1. Field of the Invention
The present invention relates in general to a scroll housing structure of a blower, and more particularly to a scroll housing structure of a multiblade blower suitable for lowering air noise and preventing flow loss.
2. Description of the Prior Art
With reference to FIGS. 1 and 2, there is shown a scroll housing structure of a multiblade blower in accordance with the prior art. The scroll housing structure includes an involute scroll casing 1 of which the upper section communicates with a delivery port 1a and the side wall has a suction port 1b. Through the suction port 1b, the outside air is introduced to the inside of the scroll casing 1 as will be described herein later. The scroll housing structure further includes an impeller 2 which is provided in the scroll casing 1 in such a manner that it is rotatably mounted on the center of the scroll casing 1. In order to rotate this impeller 2, an output shaft of a drive motor 2a is connected to the center of the impeller 2 to transmit its rotational force thereto. The impeller 2 is provided with a plurality of blades 2b arranged on the circumferential surface of the impeller 2.
The scroll casing 1 makes an acute angle with the delivery port 1a at a position where the involute of the scroll casing 1 starts. Hereinbelow, the position at which the casing 1 makes the acute angle with the delivery port 1a is named as an acute section 1c.
In operation, the impeller 2 is rotated about its center by the rotational force of the drive motor 1a. Such rotation of the impeller 2 generates a centrifugal force in the scroll casing 1. This forcibly introduces the outside air to the center of the impeller 2 in the scroll casing 1 through the suction port 1b of the casing 1. The air is in turn expelled from the rotating impeller 2 through the plurality of blades 2b provided on the circumferential surface of the impeller 2. The expelled air is, thereafter, delivered to the outside through the delivery port 1a.
In the above scroll housing structure, the pressure of the outside air, forcibly introduced to the center of the rotating impeller 2 due to the centrifugal force generated by the rotation of the impeller 2, increases while being expelled from the impeller 2 through the blades 2b. When the air is expelled from the impeller 2, the pressure of the air is substantially dynamic rather than static which is more desirable.

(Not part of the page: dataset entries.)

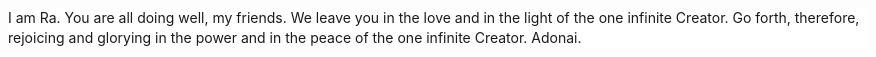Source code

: <p>I am Ra. You are all doing well, my friends. We leave you in the love and in the light of the one infinite Creator. Go forth, therefore, rejoicing and glorying in the power and in the peace of the one infinite Creator. Adonai.</p>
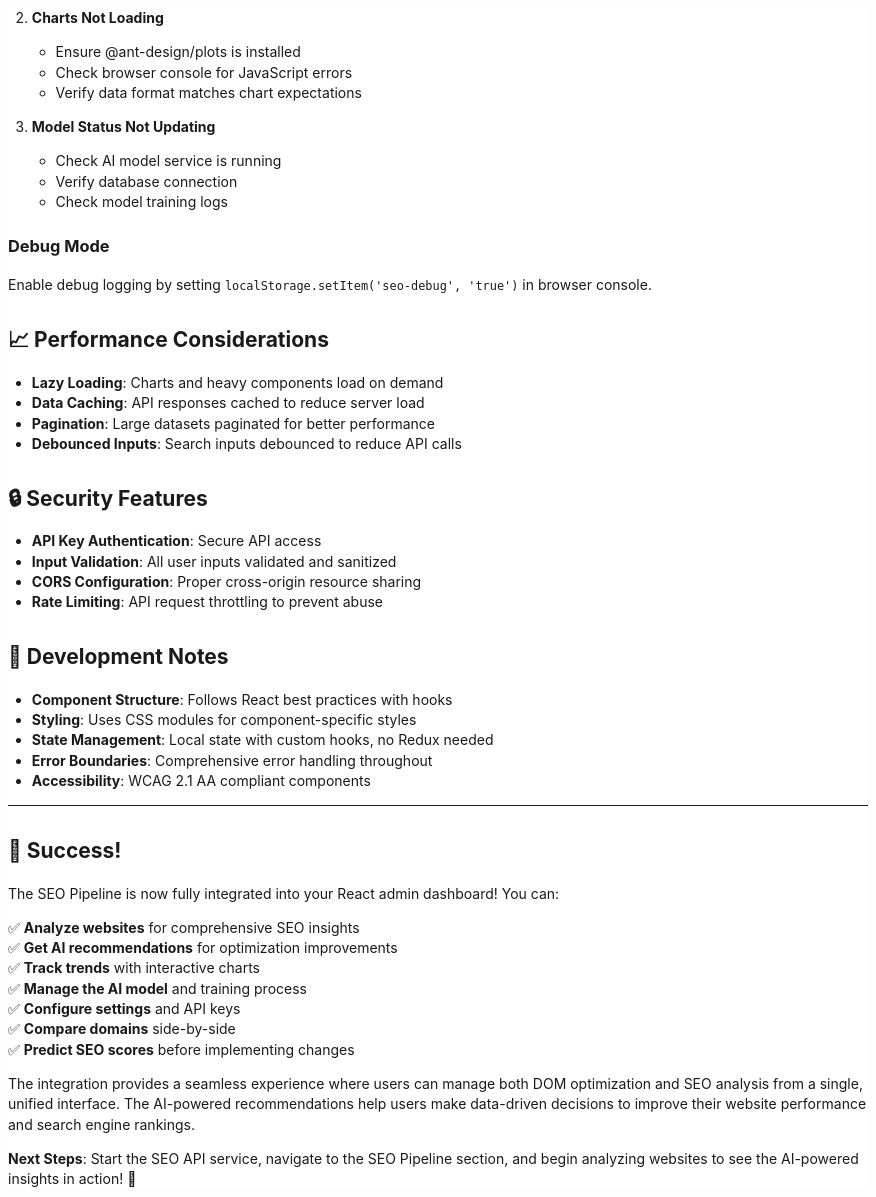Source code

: 2. **Charts Not Loading**
   - Ensure @ant-design/plots is installed
   - Check browser console for JavaScript errors
   - Verify data format matches chart expectations

3. **Model Status Not Updating**
   - Check AI model service is running
   - Verify database connection
   - Check model training logs

### **Debug Mode**
Enable debug logging by setting `localStorage.setItem('seo-debug', 'true')` in browser console.

## 📈 Performance Considerations

- **Lazy Loading**: Charts and heavy components load on demand
- **Data Caching**: API responses cached to reduce server load
- **Pagination**: Large datasets paginated for better performance
- **Debounced Inputs**: Search inputs debounced to reduce API calls

## 🔒 Security Features

- **API Key Authentication**: Secure API access
- **Input Validation**: All user inputs validated and sanitized
- **CORS Configuration**: Proper cross-origin resource sharing
- **Rate Limiting**: API request throttling to prevent abuse

## 📝 Development Notes

- **Component Structure**: Follows React best practices with hooks
- **Styling**: Uses CSS modules for component-specific styles
- **State Management**: Local state with custom hooks, no Redux needed
- **Error Boundaries**: Comprehensive error handling throughout
- **Accessibility**: WCAG 2.1 AA compliant components

---

## 🎉 Success!

The SEO Pipeline is now fully integrated into your React admin dashboard! You can:

✅ **Analyze websites** for comprehensive SEO insights  
✅ **Get AI recommendations** for optimization improvements  
✅ **Track trends** with interactive charts  
✅ **Manage the AI model** and training process  
✅ **Configure settings** and API keys  
✅ **Compare domains** side-by-side  
✅ **Predict SEO scores** before implementing changes  

The integration provides a seamless experience where users can manage both DOM optimization and SEO analysis from a single, unified interface. The AI-powered recommendations help users make data-driven decisions to improve their website performance and search engine rankings.

**Next Steps**: Start the SEO API service, navigate to the SEO Pipeline section, and begin analyzing websites to see the AI-powered insights in action! 🚀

In order to convert the dynamic pressure into the a static pressure, the scroll housing structure should be provided with the aforementioned involute scroll casing 1. Due to the involute scroll casing 1, the air, expelled from the rotating impeller 2 and passing by the acute section 1c of the casing 1 prior to flowing along the inner surface of the involute scroll casing 1, gradually recovers its static pressure while flowing along the inner surface of the involute scroll casing 1. The air recovering the static pressure is, thereafter, introduced to the delivery port 1a communicating with the upper section of the casing 1, and delivered to the outside or to a place requiring the air.
Turning to FIGS. 3 and 4, FIG. 3 is a speed diagram representing a flow speed of the air in the above scroll housing structure, and FIG. 4 is a sectional view of the scroll housing structure for showing the air streamlines of FIG. 3. Here, the outside air is introduced to the center of the impeller 2 in the scroll casing 1 and in turn pressurized by the centrifugal force generated by the rotation of the impeller 2, and flows along the inner surface of the scroll casing 1, as described above. When the air flows along the inner surface of the scroll casing 1, it forms streamlines as shown in FIGS. 3 and 4. In the FIG. 3, a flow speed of an air streamline is shown in a speed diagram at every predetermined point on the inner surface of the involute scroll casing 1. In FIG. 4, there are shown first and second streamlines A and B of the air expelled from the impeller 2 through the blades 2b as well as curvatures of the first and second streamlines A and B.
As shown in FIGS. 3 and 4, the streamline curvature of the outside air, forcibly introduced to the center of the rotating impeller 2 is increased due to the centrifugal force while passing through the blades 2b. Hence, the air undesirably flows along separated streamlines. That is, besides the first streamline A the air forms a second streamline B which is undesirably formed at a section near the suction port 1b, thus causing a flow loss. Moreover, the first streamline A or the primary streamline is curved to the side wall, on which the suction port 1b, is provided, thereby making the flow loss be worse.
The aforementioned problem starts to be prominently observed at a position corresponding to a line D (.THETA.=270.degree.) which is angularly spaced apart from a predetermined reference line C (.THETA.=0.degree.) of the scroll casing 1 by a predetermined angle.
In addition, the aforementioned increasing curvatures of the first and second streamlines A and B intensify the collision of the air against the inner surface of the scroll casing 1, thereby increasing the collision noise of the air. Another problem of the known scroll housing structure is resided in that the effective sectional area of the delivery port 1a of the scroll casing 1 is reduced and, as a result, a desired smooth recovery of the static pressure of the air is difficult to be achieved.